I've been watching a tv series on Yesterday called Warbird Workshop. It’s quite good. This episode is about the restoration of a Navy Westland Wessex.

 
That's the end of an era for VS. A 340-300 did the inaugural flight into JNB...and went tech for the return. I'd been in country for six months setting up the operation. The Saffers had gone bonkers for the arrival of VS into their market and the whole event was being massively covered across the media. A hydraulic fitting had failed in the starboard wing, dropping fluid onto the ramp. The problem was that this was a fitting that NEVER failed, hence we and no-one else at Jan Smuts had any spares. We ended up getting the fitting flown out with the next day's aircraft.

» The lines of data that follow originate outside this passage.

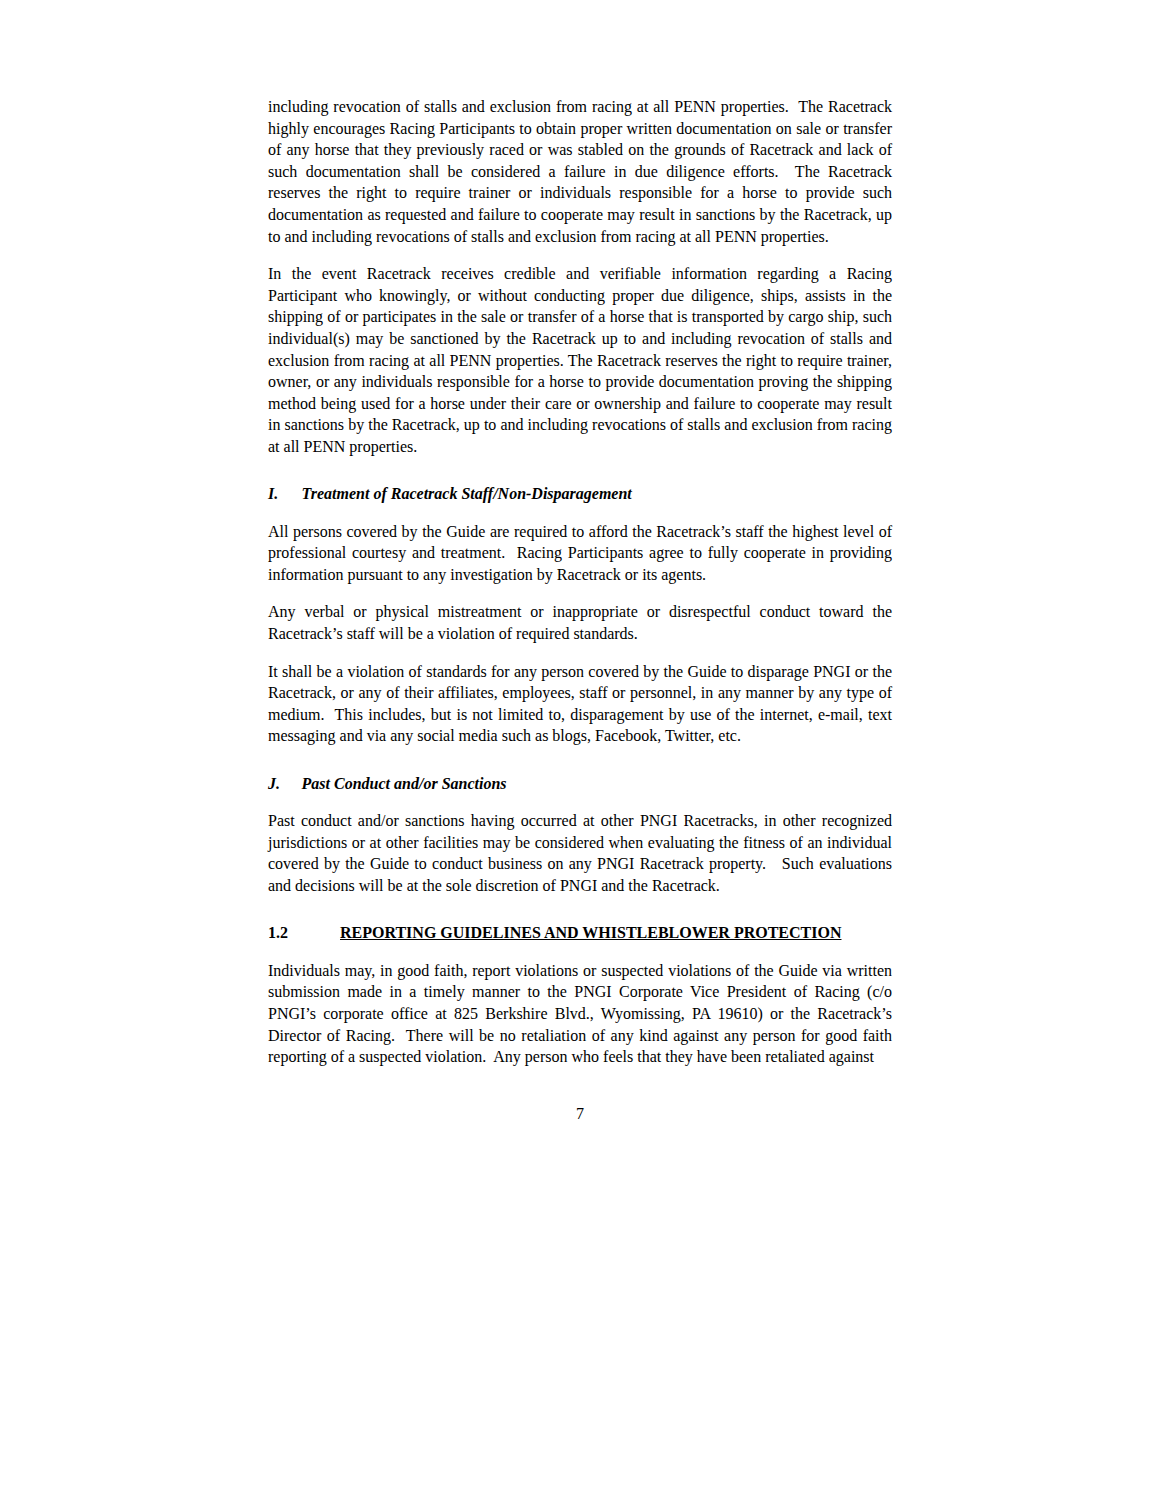including revocation of stalls and exclusion from racing at all PENN properties. The Racetrack highly encourages Racing Participants to obtain proper written documentation on sale or transfer of any horse that they previously raced or was stabled on the grounds of Racetrack and lack of such documentation shall be considered a failure in due diligence efforts. The Racetrack reserves the right to require trainer or individuals responsible for a horse to provide such documentation as requested and failure to cooperate may result in sanctions by the Racetrack, up to and including revocations of stalls and exclusion from racing at all PENN properties.
In the event Racetrack receives credible and verifiable information regarding a Racing Participant who knowingly, or without conducting proper due diligence, ships, assists in the shipping of or participates in the sale or transfer of a horse that is transported by cargo ship, such individual(s) may be sanctioned by the Racetrack up to and including revocation of stalls and exclusion from racing at all PENN properties. The Racetrack reserves the right to require trainer, owner, or any individuals responsible for a horse to provide documentation proving the shipping method being used for a horse under their care or ownership and failure to cooperate may result in sanctions by the Racetrack, up to and including revocations of stalls and exclusion from racing at all PENN properties.
I. Treatment of Racetrack Staff/Non-Disparagement
All persons covered by the Guide are required to afford the Racetrack’s staff the highest level of professional courtesy and treatment. Racing Participants agree to fully cooperate in providing information pursuant to any investigation by Racetrack or its agents.
Any verbal or physical mistreatment or inappropriate or disrespectful conduct toward the Racetrack’s staff will be a violation of required standards.
It shall be a violation of standards for any person covered by the Guide to disparage PNGI or the Racetrack, or any of their affiliates, employees, staff or personnel, in any manner by any type of medium. This includes, but is not limited to, disparagement by use of the internet, e-mail, text messaging and via any social media such as blogs, Facebook, Twitter, etc.
J. Past Conduct and/or Sanctions
Past conduct and/or sanctions having occurred at other PNGI Racetracks, in other recognized jurisdictions or at other facilities may be considered when evaluating the fitness of an individual covered by the Guide to conduct business on any PNGI Racetrack property. Such evaluations and decisions will be at the sole discretion of PNGI and the Racetrack.
1.2 REPORTING GUIDELINES AND WHISTLEBLOWER PROTECTION
Individuals may, in good faith, report violations or suspected violations of the Guide via written submission made in a timely manner to the PNGI Corporate Vice President of Racing (c/o PNGI’s corporate office at 825 Berkshire Blvd., Wyomissing, PA 19610) or the Racetrack’s Director of Racing. There will be no retaliation of any kind against any person for good faith reporting of a suspected violation. Any person who feels that they have been retaliated against
7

That was not a good day to be around RB.

On hot days out of JNB (6000ft above sea level), with CFM56 engines fitted to the -300's, the take off roll could often be charitably described as ''pedestrian''.

I was lucky to be at MAN when the first -600 arrived and was on the ferry flight to LHR. The additional length of the -600 made the aisle surfing challenge more fun than usual :p
Getting airborne by virtue of the curvature of the earth, an Airbus speciality.
 

Ritch

LE
Getting airborne by virtue of the curvature of the earth, an Airbus speciality.
I'm surprised just how slow some Airbus' seem to climb. I often get get heavies of Heathrow heading overhead on the way to America/Mexico and usually the Boeing's are already at altitude. I often see Airbus types still climbing and I'm 160 miles from Heathrow as the crow flies.